Il 19 gennaio 2000, diciannove anni fa, moriva ad Hammamet, dove oggi è sepolto, Bettino Craxi, dal 1976 segretario del PSI: uno dei partiti di governo dal 1964 fino all’inizio degli anni 90.
Su Craxi è stato scritto di tutto, una volta santo e un’altra demonio: forse il tempo consentirà di valutare in modo più pacato quale sia stata la sua incidenza nella vita politica e parlamentare italiana.
Già da ora però si possono fissare alcuni punti fermi. Si può condividere o meno la cosa, ma è certo che con la segreteria Craxi il PSI cessò di essere quel partito Marxista che era stato dal dopo guerra in poi per rivalutare l’antica radice libertaria che era all’origine del partito. Basta leggere la lettera “agli amici di Romagna” scritta nel 1879 ad Andrea Costa per trovarne la riprova.
“Il vangelo socialista” pubblicato da Craxi nel 1978 sul settimanale “Espresso” fu il nuovo manifesto del partito, essenziale per un progetto politico tendente a governare con la DC bloccando la sua alleanza (di fatto esistente in modo sotterraneo) con il PCI. Nell’idea di Craxi era compresa una revisione del sistema politico, di cui precorse largamente i tempi, come gli fu riconosciuto anche da avversari politici del calibro del Presidente della Repubblica Napolitano, in una lettera del 2010 indirizzata alla signora Craxi. Il tentativo non ebbe esito anche se talune leggi emanate successivamente, come la legge n° 400 sull’ordinamento della presidenza del consiglio, affondano le loro radici nei governi presieduti da Craxi.

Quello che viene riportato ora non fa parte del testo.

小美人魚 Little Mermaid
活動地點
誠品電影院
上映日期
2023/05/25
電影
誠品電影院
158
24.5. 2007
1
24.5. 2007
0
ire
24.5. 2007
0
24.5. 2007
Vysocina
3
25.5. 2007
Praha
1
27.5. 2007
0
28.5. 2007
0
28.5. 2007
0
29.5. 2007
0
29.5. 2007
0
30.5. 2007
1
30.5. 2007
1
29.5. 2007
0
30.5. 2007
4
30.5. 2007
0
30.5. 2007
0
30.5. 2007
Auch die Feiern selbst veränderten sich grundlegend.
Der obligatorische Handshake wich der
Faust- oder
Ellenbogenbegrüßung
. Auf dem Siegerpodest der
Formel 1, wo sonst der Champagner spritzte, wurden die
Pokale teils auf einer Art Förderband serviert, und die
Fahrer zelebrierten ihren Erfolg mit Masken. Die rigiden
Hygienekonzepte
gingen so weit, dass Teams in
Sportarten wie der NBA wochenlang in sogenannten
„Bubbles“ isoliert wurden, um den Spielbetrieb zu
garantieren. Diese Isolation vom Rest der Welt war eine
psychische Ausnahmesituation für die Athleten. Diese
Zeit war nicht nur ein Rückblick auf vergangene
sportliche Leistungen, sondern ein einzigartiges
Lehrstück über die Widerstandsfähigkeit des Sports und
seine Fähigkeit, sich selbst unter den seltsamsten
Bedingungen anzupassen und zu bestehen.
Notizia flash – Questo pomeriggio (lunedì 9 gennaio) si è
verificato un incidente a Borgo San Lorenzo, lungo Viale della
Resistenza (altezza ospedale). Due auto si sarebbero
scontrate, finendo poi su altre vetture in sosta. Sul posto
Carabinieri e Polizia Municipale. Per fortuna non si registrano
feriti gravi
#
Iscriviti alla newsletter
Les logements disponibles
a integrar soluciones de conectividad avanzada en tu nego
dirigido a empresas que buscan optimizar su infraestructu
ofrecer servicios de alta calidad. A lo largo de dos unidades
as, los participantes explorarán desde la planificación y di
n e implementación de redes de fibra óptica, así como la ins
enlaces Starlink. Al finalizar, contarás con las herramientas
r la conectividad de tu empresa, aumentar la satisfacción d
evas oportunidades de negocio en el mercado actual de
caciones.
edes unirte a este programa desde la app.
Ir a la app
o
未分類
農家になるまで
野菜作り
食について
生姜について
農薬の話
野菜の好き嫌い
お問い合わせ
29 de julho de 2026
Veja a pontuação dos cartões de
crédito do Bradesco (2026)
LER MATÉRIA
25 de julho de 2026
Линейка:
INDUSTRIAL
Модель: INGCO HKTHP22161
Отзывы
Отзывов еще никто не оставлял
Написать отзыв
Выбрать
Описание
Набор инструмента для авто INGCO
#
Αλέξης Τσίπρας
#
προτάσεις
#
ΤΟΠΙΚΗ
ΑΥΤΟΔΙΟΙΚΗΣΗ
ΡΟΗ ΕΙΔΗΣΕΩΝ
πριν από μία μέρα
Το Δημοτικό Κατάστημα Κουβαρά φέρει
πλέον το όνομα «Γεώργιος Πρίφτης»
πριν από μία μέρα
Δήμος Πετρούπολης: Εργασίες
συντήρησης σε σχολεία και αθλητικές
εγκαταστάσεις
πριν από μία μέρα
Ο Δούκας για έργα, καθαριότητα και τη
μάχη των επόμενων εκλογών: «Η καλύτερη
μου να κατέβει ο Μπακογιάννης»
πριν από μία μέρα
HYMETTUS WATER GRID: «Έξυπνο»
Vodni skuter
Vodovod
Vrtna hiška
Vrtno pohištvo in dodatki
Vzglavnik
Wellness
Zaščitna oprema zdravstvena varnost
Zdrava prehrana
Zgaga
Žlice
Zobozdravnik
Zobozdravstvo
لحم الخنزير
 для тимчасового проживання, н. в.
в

Vanno messe nel conto anche le sconfitte e principalmente la rinuncia al riformismo per la contrarietà opposta dalla DC, poco propensa ad abbandonare le posizioni conseguite in tanti anni di dominio politico quale partito di maggioranza relativa: forse quanto sta accadendo oggi è anche frutto di quella sconfitta.